- Collection entries:

▽

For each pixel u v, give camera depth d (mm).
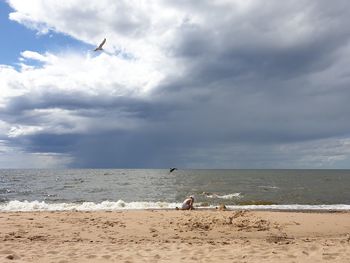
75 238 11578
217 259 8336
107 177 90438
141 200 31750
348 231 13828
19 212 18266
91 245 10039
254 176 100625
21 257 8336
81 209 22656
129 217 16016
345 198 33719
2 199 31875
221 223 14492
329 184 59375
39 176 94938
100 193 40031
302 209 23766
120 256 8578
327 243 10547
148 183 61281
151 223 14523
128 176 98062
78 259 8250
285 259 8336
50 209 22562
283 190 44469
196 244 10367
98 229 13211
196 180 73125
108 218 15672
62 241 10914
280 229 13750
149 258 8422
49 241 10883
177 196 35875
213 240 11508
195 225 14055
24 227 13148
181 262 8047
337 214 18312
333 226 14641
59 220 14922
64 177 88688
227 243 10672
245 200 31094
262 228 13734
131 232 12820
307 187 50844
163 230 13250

△
▽

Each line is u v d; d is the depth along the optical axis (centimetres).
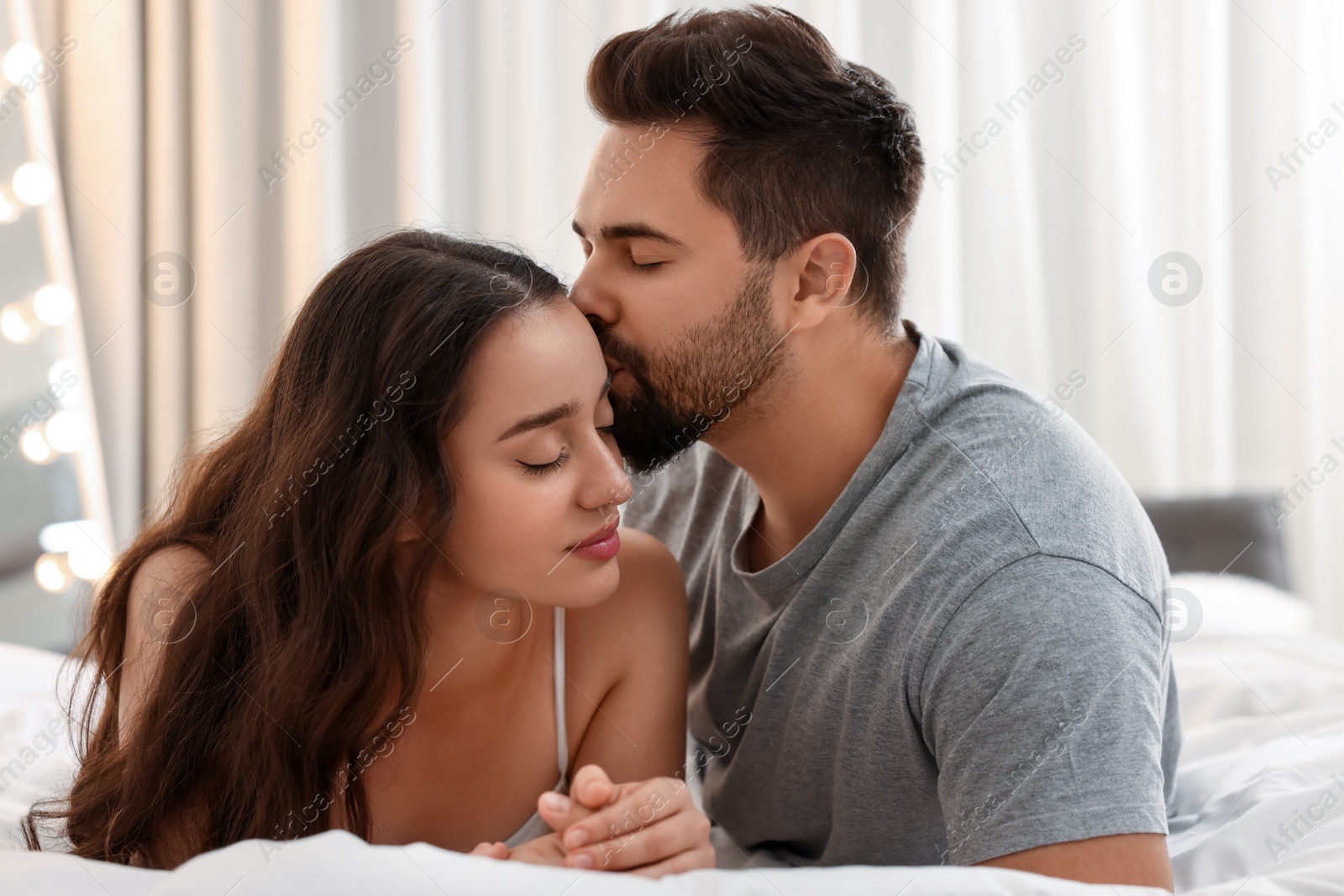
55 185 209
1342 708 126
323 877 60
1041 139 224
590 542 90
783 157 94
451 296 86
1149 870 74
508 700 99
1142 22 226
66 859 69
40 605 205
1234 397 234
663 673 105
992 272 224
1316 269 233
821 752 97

△

- Try it:
Write down every line of the data above that includes the string "depth".

- Answer section:
For each pixel u v, give camera depth d (mm).
Each line is u v d; d is the depth along the optical axis (centimetres).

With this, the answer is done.